> _What the task requires_: Reproduce each of the lines below word for word, leaving out the pictures.

>> Start Input for this task

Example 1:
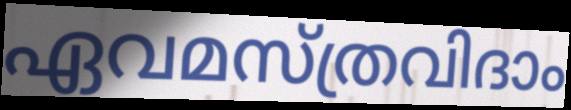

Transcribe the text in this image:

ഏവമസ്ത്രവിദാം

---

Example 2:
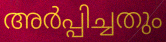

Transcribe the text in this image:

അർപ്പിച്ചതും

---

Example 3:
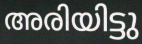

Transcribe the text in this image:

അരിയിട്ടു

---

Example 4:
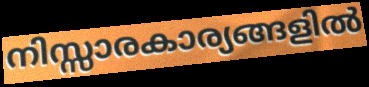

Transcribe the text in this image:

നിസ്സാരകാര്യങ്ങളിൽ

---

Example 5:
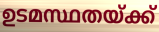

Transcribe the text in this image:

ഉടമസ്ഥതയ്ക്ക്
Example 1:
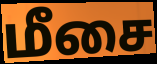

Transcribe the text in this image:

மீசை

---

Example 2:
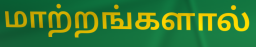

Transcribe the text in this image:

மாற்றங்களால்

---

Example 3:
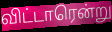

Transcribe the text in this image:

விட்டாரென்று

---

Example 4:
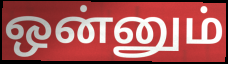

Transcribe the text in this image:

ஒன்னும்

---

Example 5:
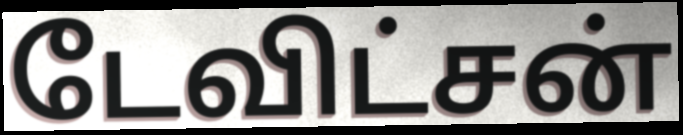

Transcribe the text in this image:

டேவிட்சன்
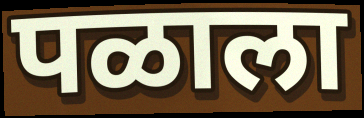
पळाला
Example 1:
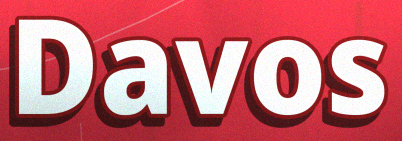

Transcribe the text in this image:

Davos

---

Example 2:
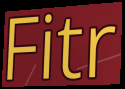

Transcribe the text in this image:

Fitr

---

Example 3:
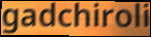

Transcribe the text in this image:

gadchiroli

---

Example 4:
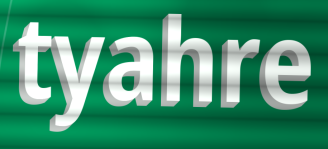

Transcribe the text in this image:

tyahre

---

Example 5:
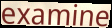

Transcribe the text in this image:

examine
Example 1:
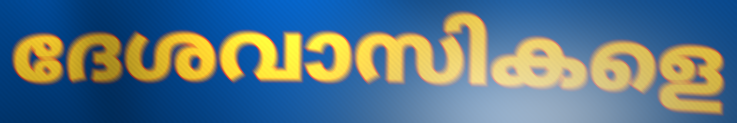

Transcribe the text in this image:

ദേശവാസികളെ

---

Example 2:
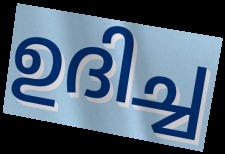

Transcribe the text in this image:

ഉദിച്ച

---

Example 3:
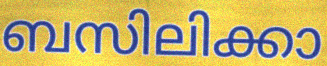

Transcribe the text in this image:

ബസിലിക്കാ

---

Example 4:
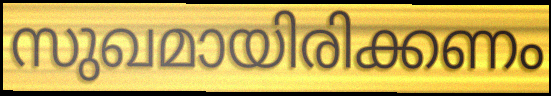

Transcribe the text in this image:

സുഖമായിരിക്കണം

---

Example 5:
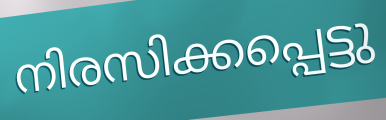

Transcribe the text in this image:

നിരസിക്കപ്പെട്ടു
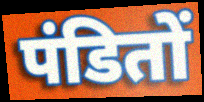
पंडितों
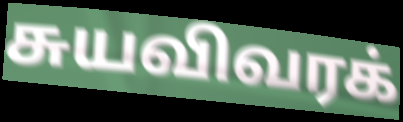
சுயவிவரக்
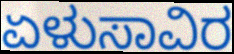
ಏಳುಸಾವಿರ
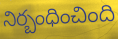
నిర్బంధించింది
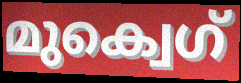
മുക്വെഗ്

>> End Input for this task

> _Problem solution_:
Example 1:

Transcribe the text in this image:

ഏവമസ്ത്രവിദാം

---

Example 2:

Transcribe the text in this image:

അർപ്പിച്ചതും

---

Example 3:

Transcribe the text in this image:

അരിയിട്ടു

---

Example 4:

Transcribe the text in this image:

നിസ്സാരകാര്യങ്ങളിൽ

---

Example 5:

Transcribe the text in this image:

ഉടമസ്ഥതയ്ക്ക്
Example 1:

Transcribe the text in this image:

மீசை

---

Example 2:

Transcribe the text in this image:

மாற்றங்களால்

---

Example 3:

Transcribe the text in this image:

விட்டாரென்று

---

Example 4:

Transcribe the text in this image:

ஒன்னும்

---

Example 5:

Transcribe the text in this image:

டேவிட்சன்
पळाला
Example 1:

Transcribe the text in this image:

Davos

---

Example 2:

Transcribe the text in this image:

Fitr

---

Example 3:

Transcribe the text in this image:

gadchiroli

---

Example 4:

Transcribe the text in this image:

tyahre

---

Example 5:

Transcribe the text in this image:

examine
Example 1:

Transcribe the text in this image:

ദേശവാസികളെ

---

Example 2:

Transcribe the text in this image:

ഉദിച്ച

---

Example 3:

Transcribe the text in this image:

ബസിലിക്കാ

---

Example 4:

Transcribe the text in this image:

സുഖമായിരിക്കണം

---

Example 5:

Transcribe the text in this image:

നിരസിക്കപ്പെട്ടു
पंडितों
சுயவிவரக்
ಏಳುಸಾವಿರ
నిర్బంధించింది
മുക്വെഗ്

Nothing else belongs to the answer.